# TASK:
Please repeat, from the entries that follow, the lines from the one containing "M1314,742L1352,750L1386,767L1373,847L1252,841L1251,747Z" through the one containing "M1523,5L1522,17L1357,10L1344,6Z" exactly, adding nothing.

# EXERCISE INPUT:
---+---

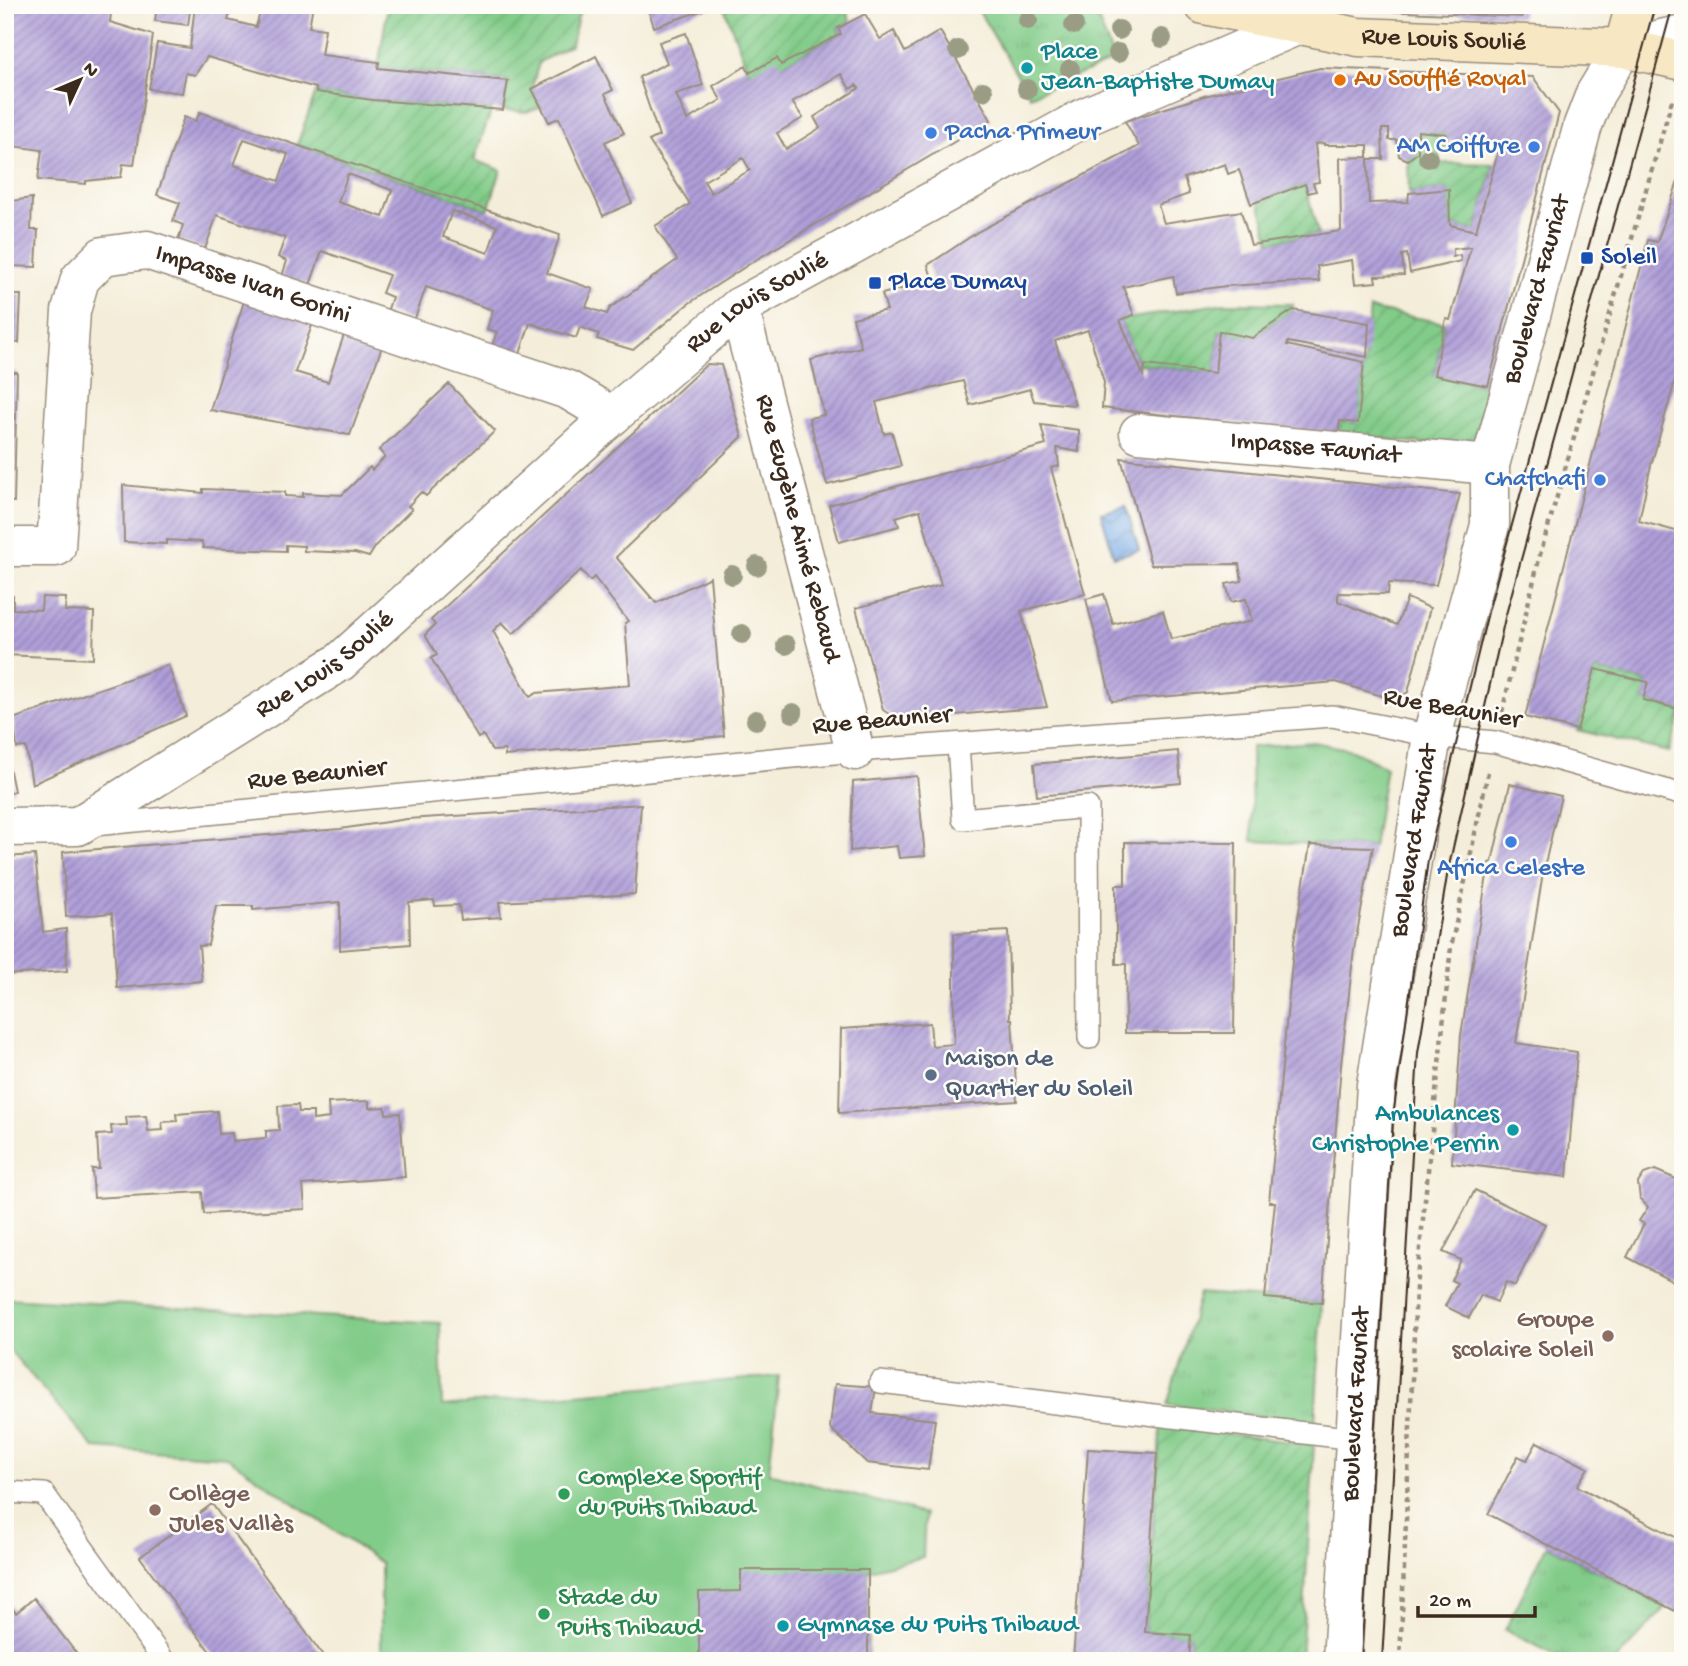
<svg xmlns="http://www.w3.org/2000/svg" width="1688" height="1666" viewBox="0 0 1688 1666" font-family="'Gochi Hand',sans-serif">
	<defs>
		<pattern id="park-tufts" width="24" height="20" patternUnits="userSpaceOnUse" patternTransform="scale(1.75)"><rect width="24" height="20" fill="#82cc89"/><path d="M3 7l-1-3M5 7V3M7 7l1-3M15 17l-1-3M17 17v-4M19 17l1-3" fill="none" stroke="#71af76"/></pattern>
		<pattern id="garden-furrows" width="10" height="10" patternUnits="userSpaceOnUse" patternTransform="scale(1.75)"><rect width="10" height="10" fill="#82cc89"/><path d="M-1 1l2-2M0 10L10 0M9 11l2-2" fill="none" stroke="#71af76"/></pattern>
		<pattern id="water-waves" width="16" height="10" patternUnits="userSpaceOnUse" patternTransform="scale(1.75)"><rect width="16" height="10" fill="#7daee8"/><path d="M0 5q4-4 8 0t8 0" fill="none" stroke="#688ebb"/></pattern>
		<pattern id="building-hatch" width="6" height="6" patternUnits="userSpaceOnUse" patternTransform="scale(1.75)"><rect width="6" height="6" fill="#af9ed9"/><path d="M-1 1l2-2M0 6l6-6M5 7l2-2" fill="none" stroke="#9081af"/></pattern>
	</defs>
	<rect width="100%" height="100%" fill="#fdfcf7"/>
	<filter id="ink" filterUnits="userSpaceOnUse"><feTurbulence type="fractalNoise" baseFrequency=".0143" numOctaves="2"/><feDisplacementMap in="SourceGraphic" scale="14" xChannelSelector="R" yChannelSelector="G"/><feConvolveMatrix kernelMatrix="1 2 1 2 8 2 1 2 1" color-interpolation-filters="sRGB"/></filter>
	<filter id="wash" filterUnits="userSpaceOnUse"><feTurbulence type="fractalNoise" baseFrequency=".00686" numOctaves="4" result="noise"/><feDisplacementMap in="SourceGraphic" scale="28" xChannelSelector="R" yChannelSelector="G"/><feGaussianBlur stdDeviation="1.57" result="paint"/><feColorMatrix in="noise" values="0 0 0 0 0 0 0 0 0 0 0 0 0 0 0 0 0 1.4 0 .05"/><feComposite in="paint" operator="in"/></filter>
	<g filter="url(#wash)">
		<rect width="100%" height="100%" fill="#f4edd9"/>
		<path fill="url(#park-tufts)" stroke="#5e7b54" stroke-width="2" d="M975,5L1098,19L1114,60L1030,96Z
			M1314,742L1352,750L1386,767L1373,847L1252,841L1251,747Z
			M1200,1294L1322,1303L1315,1423L1167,1405Z
			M1547,1545L1666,1607L1615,1661H1567L1505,1630Z"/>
		<path fill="url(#garden-furrows)" stroke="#5e7b54" stroke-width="2" d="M388,5H581L571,45L539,62L532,88L541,107L526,112L503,110L508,81L378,68Z
			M737,5H846L850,22L838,28L841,34L781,65L749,73L725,10Z
			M316,92L373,100L492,109L474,160L501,170L488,210L297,145Z
			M1418,131L1446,134L1447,149L1439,150L1440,163L1494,164L1476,231L1450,225L1448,189L1409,193L1408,160L1417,155L1418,145L1409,138Z
			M1305,184L1318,234L1270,242L1259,201Z
			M1225,303L1293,304V310L1252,338L1219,331L1215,373L1139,364L1120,320Z
			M1370,309L1445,323L1434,375L1488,386L1475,441L1447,446L1338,434L1340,421L1357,423Z
			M1595,669L1648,682L1643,700L1682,710L1669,752L1577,730Z
			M1161,1425L1314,1445L1301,1661H1189L1191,1636L1145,1632Z"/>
		<path fill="#82cc89" stroke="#5e7b54" stroke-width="2" d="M5,1298L440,1323L442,1406L779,1376L769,1473L925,1514L923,1557L868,1570V1661H381V1563L227,1457L94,1448L5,1345Z"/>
		<path fill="url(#water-waves)" stroke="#5c6c83" stroke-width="2" d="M1126,506L1139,550L1114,557L1101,513Z"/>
		<g id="blocks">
			<path fill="url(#building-hatch)" fill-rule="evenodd" d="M5,5H112L110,22L153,35L134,165L123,164L121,177L86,181V184L38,180L42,150L5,145Z
				M157,5H191L188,25L155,21Z
				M195,5H233L228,20L256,27L262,5H313L309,27L325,29L321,55L379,62L378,68L508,81L503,110L373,100L316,92V88L207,57L195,75L186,73L182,93L149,89L157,43L190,48Z
				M647,5H705L706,9L654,27Z
				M1523,5L1522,17L1357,10L1344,6Z
				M865,14L880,39L894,31L905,52L940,31L991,120L754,261L688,304L633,350L597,339L599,334L580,327L576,338L530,323L519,357L491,348L497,332L487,329L493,310L426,287L414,321L387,312L392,297L382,293L389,275L322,251L310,285L282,276L287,261L278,257L285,238L217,215L205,249L178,241L183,225L173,221L180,203L157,195L184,117L196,121L200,112L560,235L547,273L593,289L586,307L607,314L610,308L677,260L655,226L690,204L649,141L659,136L639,77L667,63L659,42L686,33L703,85L676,94L687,120L721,100L713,86L746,66L749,73L777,58L781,65L841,34L838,28ZM841,74L850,89L856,85L859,88L814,117L820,128L786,149L777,133L803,118L792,102ZM244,139L288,154L279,181L234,165ZM743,158L750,170L711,193L704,181ZM348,174L392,190L383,217L338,202ZM452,211L497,226L488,253L443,237Z
				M596,56L613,90L605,94L624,133L605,142L632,203L603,216L559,118L549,122L532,89Z
				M1320,68L1533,77L1559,113L1488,386L1434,375L1445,323L1446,319L1450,320L1471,247L1453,249V257L1460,255L1461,261L1410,273L1407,254L1402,255L1404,275L1375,276L1376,282L1355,284L1352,260L1317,266L1319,281L1226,286L1176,293L1173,276L1123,287L1134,315L1120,320L1143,375L1145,365L1215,373L1219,331L1252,338L1293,310L1369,323L1367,357L1288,342L1287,345L1364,362L1358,423L1340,421L1338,434L1102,408L1104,382L1088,330L1055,341L1075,405L1034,401L1030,389L970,405L963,381L876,402L884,434L892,432L901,466L827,485L809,418L824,415L811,360L861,347L853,318L887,310L882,294L933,281L928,265L979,231L1139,146L1125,121L1204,96ZM1382,129H1389V140H1397L1399,156L1408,160L1418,152V145L1409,138L1418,139V131L1446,134L1447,141L1500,145L1476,231L1450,225L1449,189L1409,193L1408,202L1369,203L1368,159H1383ZM1324,143V145H1368V157L1340,158L1341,231L1251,245L1241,211L1164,223L1158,205L1189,194L1184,178L1225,164L1228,174L1239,170L1251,204L1305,184L1308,193L1316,191L1313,183L1319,182L1315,144Z
				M1682,170L1683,353L1651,465L1639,521L1683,533V707L1682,710L1643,700L1648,682L1595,669L1577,730L1525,717L1648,240L1657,242Z
				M32,198L31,230H38L36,267L8,266L5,277V202Z
				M5,295H21L19,343L5,342Z
				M245,298L314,320L295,372L328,382L345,332L383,344L350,435L210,410Z
				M707,364L721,365L742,437L616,557L656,603L710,577L724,736L505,756V750L492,751L483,735L478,738L431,658L437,655L425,635L435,625L431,620ZM581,570L590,581L594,577L628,621L625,623L630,685L536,693L530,697L493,631L502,622L513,634Z
				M5,372H17L14,502L5,501Z
				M449,384L495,431L426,496L421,492L408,506L412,509L377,544L369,557L355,553L304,551V546L286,545V551L203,548L202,542L167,540V544L124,542L123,485L203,493V489L285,492V496L303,497V493L342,495L370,467L372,470L385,457L379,450Z
				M1041,425L1079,430V452L1057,448L1059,466L1051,468L1085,594L1021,611L1047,707L898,720L883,710L856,608L941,585L920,510L896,517L899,526L839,542L829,505L1046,445Z
				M1121,458L1460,494L1436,585L1389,583L1388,594L1338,593V601L1397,625L1407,598L1430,608L1408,692L1395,700L1336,682L1112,701L1086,599L1104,594L1113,624L1163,611L1171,639L1252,621L1246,599L1231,602L1226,584L1242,581L1239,564L1151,565Z
				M5,594L13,595V609L41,610L42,597L66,598L65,611L94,612L93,659L5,655Z
				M168,665L186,716L32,784L26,747L17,748L13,719Z
				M5,747L14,791L5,794Z
				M1178,751L1181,783L1037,796L1034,764Z
				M917,776L925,856L899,858L897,846L850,851L853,782Z
				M1510,784L1561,796L1543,872L1516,1043L1577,1052L1567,1177L1452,1163L1461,1035L1489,863L1492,862Z
				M641,804L635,894L499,902L501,917L461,920L459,905L435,906L434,900L409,902L410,944L340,950V902L253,910V906H216L208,945L199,946L202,981L117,988L112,913L66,917L63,852L340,829L407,819Z
				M1125,842L1236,843L1234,1033H1125L1126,964H1116V885H1125Z
				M1310,845L1373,847L1354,949L1341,1065L1322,1303L1265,1298L1275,1202H1269L1294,942Z
				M35,855L43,932L66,929L67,971L5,975V857Z
				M1008,931L1010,1019H1012L1017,1101L839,1113L841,1029L930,1023L932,1046L954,1044V934Z
				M369,1101V1108L385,1107L386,1114L400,1113L405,1177L303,1185L305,1209L204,1214L202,1192L94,1198L92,1169H99L97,1135L112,1134L111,1126L127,1125L126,1117L146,1116L148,1131L163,1130L162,1122L177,1121L176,1114L217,1111L219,1134L232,1133L233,1141L266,1138V1131L279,1130L278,1106L298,1105L299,1112H313V1120L329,1118L328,1103Z
				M1655,1170L1683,1182V1286L1627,1257L1644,1224L1639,1221L1648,1207L1640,1199L1638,1183L1644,1174Z
				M1475,1190L1545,1224L1515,1286L1506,1282L1497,1302L1481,1295L1469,1318L1445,1306L1457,1283L1451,1280L1461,1260L1443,1252Z
				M835,1384L876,1387L872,1413L935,1420L928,1470L867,1463L830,1428Z
				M1537,1442L1588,1468L1577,1486L1683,1541V1615L1488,1514L1518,1456L1527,1460Z
				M1088,1449L1157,1453L1145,1632L1191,1635L1189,1661H1073Z
				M212,1504L327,1661H217L140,1557Z
				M741,1570H868V1661H699V1592L741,1591Z
				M5,1598L16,1613L34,1598L82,1661H5Z"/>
		</g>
	</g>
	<g filter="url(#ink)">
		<use href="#blocks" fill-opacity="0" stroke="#988c7c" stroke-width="2"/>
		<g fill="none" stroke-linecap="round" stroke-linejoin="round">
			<defs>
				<path id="service" d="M958,744L963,819L1088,807L1089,1038
					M94,825L855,751L1332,716L1432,736L1495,742L1683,795
					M880,1382L1355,1439
					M5,1492L44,1494L164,1661"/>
				<g id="minor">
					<path id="s1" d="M739,307L855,751"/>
					<path id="s2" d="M1139,433L1490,465"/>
					<path id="s3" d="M5,547H56L71,311L80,279L103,256L147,250L568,390L612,416"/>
					<path id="s4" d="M5,827L78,826L340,662L612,416L739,307L1085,117L1301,24"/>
					<path id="s5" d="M1342,1661L1376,1085L1432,736L1490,525V465L1583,125L1595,94L1623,48L1683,34"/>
				</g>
				<g id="secondary">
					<path id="s6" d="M1204,5L1358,37L1623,48L1683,61"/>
					<path d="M1623,48L1635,5"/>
				</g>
			</defs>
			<use href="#service" stroke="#988c7c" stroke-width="24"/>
			<use href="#minor" stroke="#988c7c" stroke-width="41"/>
			<use href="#secondary" stroke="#988c7c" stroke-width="41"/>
			<path stroke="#988c7c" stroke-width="4.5" stroke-dasharray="5 5" stroke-linecap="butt" d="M1502,712L1540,555L1673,97
				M1400,1661L1416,1287L1451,947L1488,772"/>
			<use href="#service" stroke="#fff" stroke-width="21"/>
			<use href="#minor" stroke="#fff" stroke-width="38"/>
			<use href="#secondary" stroke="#f7e8c3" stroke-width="38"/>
			<path stroke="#3b2a1e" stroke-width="2" d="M1361,1661L1393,1117L1428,860L1488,612L1655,5
				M1382,1661L1418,1053L1448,870L1505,618L1673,5"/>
		</g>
		<g fill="#9a9d84">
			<circle cx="1028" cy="20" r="10"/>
			<circle cx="1074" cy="25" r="10"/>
			<circle cx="1119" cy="30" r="10"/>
			<circle cx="1162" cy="38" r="10"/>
			<circle cx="958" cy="50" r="10"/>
			<circle cx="1118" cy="53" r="10"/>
			<circle cx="1070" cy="69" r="10"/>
			<circle cx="1027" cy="89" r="10"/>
			<circle cx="983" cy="91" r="10"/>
			<circle cx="1428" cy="158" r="10"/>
			<circle cx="757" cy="566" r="10"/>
			<circle cx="732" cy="575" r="10"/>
			<circle cx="742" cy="634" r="10"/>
			<circle cx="786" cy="645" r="10"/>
			<circle cx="793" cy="713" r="10"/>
			<circle cx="756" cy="720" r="10"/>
		</g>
	</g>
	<g fill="#0f9aa8" stroke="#fdfcf7" stroke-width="2.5">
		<circle cx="1027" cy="68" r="7"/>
		<circle cx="1513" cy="1130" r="7"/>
		<circle cx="783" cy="1626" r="7"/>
	</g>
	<circle fill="#e8710a" stroke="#fdfcf7" stroke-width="2.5" cx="1340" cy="80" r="7"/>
	<g fill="#3f7fe0" stroke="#fdfcf7" stroke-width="2.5">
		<circle cx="931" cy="133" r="7"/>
		<circle cx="1534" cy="147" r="7"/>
		<circle cx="1600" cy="480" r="7"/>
		<circle cx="1511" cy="842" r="7"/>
	</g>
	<g fill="#1a4fb4" stroke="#fdfcf7" stroke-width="2.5">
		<rect x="1580" y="251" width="14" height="14" rx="3.5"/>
		<rect x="868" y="276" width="14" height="14" rx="3.5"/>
	</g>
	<circle fill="#5c6f8a" stroke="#fdfcf7" stroke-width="2.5" cx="931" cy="1075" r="7"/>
	<g fill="#8d6e63" stroke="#fdfcf7" stroke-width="2.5">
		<circle cx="1608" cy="1336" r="7"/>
		<circle cx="155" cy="1510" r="7"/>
	</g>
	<g fill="#2e9e5b" stroke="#fdfcf7" stroke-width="2.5">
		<circle cx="564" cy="1494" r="7"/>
		<circle cx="544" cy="1614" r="7"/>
	</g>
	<g text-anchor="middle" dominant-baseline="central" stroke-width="5" stroke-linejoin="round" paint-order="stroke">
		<g font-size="26" fill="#3b2a1e" stroke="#fdfcf7">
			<text stroke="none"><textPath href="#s6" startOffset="243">Rue Louis Soulié</textPath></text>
			<text stroke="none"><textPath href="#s3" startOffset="509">Impasse Ivan Gorini</textPath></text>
			<text stroke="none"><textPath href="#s5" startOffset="1391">Boulevard Fauriat</textPath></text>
			<text stroke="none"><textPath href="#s4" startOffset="934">Rue Louis Soulié</textPath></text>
			<text stroke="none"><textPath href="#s2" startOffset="177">Impasse Fauriat</textPath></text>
			<text stroke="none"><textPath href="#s1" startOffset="229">Rue Eugène Aimé Rebaud</textPath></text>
			<text stroke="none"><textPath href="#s4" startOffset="368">Rue Louis Soulié</textPath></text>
			<text transform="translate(1452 710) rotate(10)">Rue Beaunier</text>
			<text transform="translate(882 722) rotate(-5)">Rue Beaunier</text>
			<text transform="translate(317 776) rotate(-6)">Rue Beaunier</text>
			<text stroke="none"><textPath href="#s5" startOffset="824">Boulevard Fauriat</textPath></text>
			<text stroke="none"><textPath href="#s5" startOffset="257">Boulevard Fauriat</textPath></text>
		</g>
		<g font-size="26" fill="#0d838f" stroke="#fdfcf7" text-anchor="start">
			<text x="1041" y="53">Place<tspan x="1041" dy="30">Jean-Baptiste Dumay</tspan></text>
			<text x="1499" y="1115" text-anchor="end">Ambulances<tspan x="1499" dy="30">Christophe Perrin</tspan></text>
			<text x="797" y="1626">Gymnase du Puits Thibaud</text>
		</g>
		<g font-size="26" fill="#c56008" stroke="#fdfcf7" text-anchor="start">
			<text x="1354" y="80">Au Soufflé Royal</text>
		</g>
		<g font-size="26" fill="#366cbe" stroke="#fdfcf7" text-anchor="end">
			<text x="945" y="133" text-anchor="start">Pacha Primeur</text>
			<text x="1520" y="147">AM Coiffure</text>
			<text x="1586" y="480">Chafchafi</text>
			<text x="1511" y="869" text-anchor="middle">Africa Celeste</text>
		</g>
		<g font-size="26" fill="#164399" stroke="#fdfcf7" text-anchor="start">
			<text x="1601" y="258">Soleil</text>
			<text x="889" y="283">Place Dumay</text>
		</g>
		<g font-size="26" fill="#4e5e75" stroke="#fdfcf7" text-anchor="start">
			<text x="945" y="1060">Maison de<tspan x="945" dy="30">Quartier du Soleil</tspan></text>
		</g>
		<g font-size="26" fill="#785e54" stroke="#fdfcf7" text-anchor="end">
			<text x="1594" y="1321">Groupe<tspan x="1594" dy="30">scolaire Soleil</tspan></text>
			<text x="169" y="1495" text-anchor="start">Collège<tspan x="169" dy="30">Jules Vallès</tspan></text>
		</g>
		<g font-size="26" fill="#27864d" stroke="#fdfcf7" text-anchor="start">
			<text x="578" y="1479">Complexe Sportif<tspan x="578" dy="30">du Puits Thibaud</tspan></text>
			<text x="558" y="1599">Stade du<tspan x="558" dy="30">Puits Thibaud</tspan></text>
		</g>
	</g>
	<rect width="1688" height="1666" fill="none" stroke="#fdfcf7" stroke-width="28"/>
	<g transform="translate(80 80) rotate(46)" stroke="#fdfcf7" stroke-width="5" paint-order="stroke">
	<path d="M0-5L12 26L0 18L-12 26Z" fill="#3b2a1e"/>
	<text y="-10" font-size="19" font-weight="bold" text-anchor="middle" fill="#3b2a1e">N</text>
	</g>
	<path d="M1418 1606v10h117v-10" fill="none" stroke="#3b2a1e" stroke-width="3.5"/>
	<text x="1429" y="1606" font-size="21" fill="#3b2a1e" stroke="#fdfcf7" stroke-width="5" paint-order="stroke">20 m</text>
</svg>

---+---

# EXERCISE SOLUTION:
			M1314,742L1352,750L1386,767L1373,847L1252,841L1251,747Z
			M1200,1294L1322,1303L1315,1423L1167,1405Z
			M1547,1545L1666,1607L1615,1661H1567L1505,1630Z"/>
		<path fill="url(#garden-furrows)" stroke="#5e7b54" stroke-width="2" d="M388,5H581L571,45L539,62L532,88L541,107L526,112L503,110L508,81L378,68Z
			M737,5H846L850,22L838,28L841,34L781,65L749,73L725,10Z
			M316,92L373,100L492,109L474,160L501,170L488,210L297,145Z
			M1418,131L1446,134L1447,149L1439,150L1440,163L1494,164L1476,231L1450,225L1448,189L1409,193L1408,160L1417,155L1418,145L1409,138Z
			M1305,184L1318,234L1270,242L1259,201Z
			M1225,303L1293,304V310L1252,338L1219,331L1215,373L1139,364L1120,320Z
			M1370,309L1445,323L1434,375L1488,386L1475,441L1447,446L1338,434L1340,421L1357,423Z
			M1595,669L1648,682L1643,700L1682,710L1669,752L1577,730Z
			M1161,1425L1314,1445L1301,1661H1189L1191,1636L1145,1632Z"/>
		<path fill="#82cc89" stroke="#5e7b54" stroke-width="2" d="M5,1298L440,1323L442,1406L779,1376L769,1473L925,1514L923,1557L868,1570V1661H381V1563L227,1457L94,1448L5,1345Z"/>
		<path fill="url(#water-waves)" stroke="#5c6c83" stroke-width="2" d="M1126,506L1139,550L1114,557L1101,513Z"/>
		<g id="blocks">
			<path fill="url(#building-hatch)" fill-rule="evenodd" d="M5,5H112L110,22L153,35L134,165L123,164L121,177L86,181V184L38,180L42,150L5,145Z
				M157,5H191L188,25L155,21Z
				M195,5H233L228,20L256,27L262,5H313L309,27L325,29L321,55L379,62L378,68L508,81L503,110L373,100L316,92V88L207,57L195,75L186,73L182,93L149,89L157,43L190,48Z
				M647,5H705L706,9L654,27Z
				M1523,5L1522,17L1357,10L1344,6Z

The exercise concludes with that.